[Opening Data to examine section]
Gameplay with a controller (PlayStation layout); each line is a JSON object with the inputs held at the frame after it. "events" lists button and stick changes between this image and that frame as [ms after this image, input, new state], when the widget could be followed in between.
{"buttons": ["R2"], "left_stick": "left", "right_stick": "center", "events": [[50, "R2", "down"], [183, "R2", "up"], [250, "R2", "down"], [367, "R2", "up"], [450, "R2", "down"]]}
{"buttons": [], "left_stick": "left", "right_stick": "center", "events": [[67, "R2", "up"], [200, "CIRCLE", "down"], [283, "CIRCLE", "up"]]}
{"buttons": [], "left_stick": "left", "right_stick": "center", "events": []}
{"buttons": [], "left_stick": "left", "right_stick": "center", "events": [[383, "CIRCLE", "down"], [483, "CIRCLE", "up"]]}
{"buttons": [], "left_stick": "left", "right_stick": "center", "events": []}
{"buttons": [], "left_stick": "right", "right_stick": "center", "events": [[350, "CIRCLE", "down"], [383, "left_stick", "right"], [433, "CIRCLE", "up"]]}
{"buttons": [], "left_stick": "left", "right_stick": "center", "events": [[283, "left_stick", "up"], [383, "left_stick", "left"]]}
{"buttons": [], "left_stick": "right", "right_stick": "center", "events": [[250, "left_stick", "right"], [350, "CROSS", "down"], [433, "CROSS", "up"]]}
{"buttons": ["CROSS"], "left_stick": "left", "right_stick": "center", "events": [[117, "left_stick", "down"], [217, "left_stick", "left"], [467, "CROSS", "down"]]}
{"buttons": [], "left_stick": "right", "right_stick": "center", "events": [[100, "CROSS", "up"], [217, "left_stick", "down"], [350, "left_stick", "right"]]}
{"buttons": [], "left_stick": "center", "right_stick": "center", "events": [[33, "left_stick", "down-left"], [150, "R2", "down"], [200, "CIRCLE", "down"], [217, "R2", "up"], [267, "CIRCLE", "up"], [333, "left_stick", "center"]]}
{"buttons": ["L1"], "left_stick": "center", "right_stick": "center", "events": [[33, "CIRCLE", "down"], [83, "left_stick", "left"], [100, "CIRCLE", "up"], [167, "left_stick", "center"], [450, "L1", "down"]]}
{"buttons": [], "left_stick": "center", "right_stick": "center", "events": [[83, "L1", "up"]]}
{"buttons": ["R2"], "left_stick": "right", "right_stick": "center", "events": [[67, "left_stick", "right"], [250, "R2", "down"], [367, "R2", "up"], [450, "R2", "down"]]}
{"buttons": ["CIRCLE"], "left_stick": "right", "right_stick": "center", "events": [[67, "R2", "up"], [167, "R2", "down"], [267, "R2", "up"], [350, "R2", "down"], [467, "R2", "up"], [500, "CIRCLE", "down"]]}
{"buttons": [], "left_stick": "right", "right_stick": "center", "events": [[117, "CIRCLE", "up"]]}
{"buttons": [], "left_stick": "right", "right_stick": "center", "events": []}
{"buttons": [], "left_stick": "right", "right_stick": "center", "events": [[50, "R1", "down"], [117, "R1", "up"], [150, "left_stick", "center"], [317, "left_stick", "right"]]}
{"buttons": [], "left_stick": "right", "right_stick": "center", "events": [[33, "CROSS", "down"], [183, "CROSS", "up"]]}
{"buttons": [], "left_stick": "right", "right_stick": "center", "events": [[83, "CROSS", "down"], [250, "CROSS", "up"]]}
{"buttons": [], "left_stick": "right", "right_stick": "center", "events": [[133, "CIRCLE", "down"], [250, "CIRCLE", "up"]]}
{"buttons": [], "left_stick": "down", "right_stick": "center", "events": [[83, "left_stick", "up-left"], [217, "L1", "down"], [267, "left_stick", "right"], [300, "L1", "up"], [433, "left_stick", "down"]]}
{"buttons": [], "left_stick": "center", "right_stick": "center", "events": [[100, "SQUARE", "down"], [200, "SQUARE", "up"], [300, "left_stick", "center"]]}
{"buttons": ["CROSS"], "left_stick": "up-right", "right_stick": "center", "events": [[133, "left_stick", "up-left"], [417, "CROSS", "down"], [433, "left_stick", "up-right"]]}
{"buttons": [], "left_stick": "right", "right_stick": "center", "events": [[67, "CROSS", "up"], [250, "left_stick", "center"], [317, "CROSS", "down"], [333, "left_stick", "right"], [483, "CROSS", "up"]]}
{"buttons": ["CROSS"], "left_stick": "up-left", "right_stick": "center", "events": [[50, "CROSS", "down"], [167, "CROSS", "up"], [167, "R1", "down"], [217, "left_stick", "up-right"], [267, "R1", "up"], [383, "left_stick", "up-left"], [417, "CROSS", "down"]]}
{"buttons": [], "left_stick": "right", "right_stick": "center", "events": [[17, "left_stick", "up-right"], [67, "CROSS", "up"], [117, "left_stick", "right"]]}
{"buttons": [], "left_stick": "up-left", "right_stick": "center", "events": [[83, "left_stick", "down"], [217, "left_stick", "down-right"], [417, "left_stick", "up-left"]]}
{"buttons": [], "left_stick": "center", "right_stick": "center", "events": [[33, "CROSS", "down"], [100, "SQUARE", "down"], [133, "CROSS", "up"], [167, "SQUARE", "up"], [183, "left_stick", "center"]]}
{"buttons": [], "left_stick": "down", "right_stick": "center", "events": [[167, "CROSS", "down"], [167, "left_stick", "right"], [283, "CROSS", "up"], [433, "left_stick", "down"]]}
[Closing Data to examine section]
Copy out each line of the data containing the string "SQUARE".

# Output for this task
{"buttons": [], "left_stick": "center", "right_stick": "center", "events": [[100, "SQUARE", "down"], [200, "SQUARE", "up"], [300, "left_stick", "center"]]}
{"buttons": [], "left_stick": "center", "right_stick": "center", "events": [[33, "CROSS", "down"], [100, "SQUARE", "down"], [133, "CROSS", "up"], [167, "SQUARE", "up"], [183, "left_stick", "center"]]}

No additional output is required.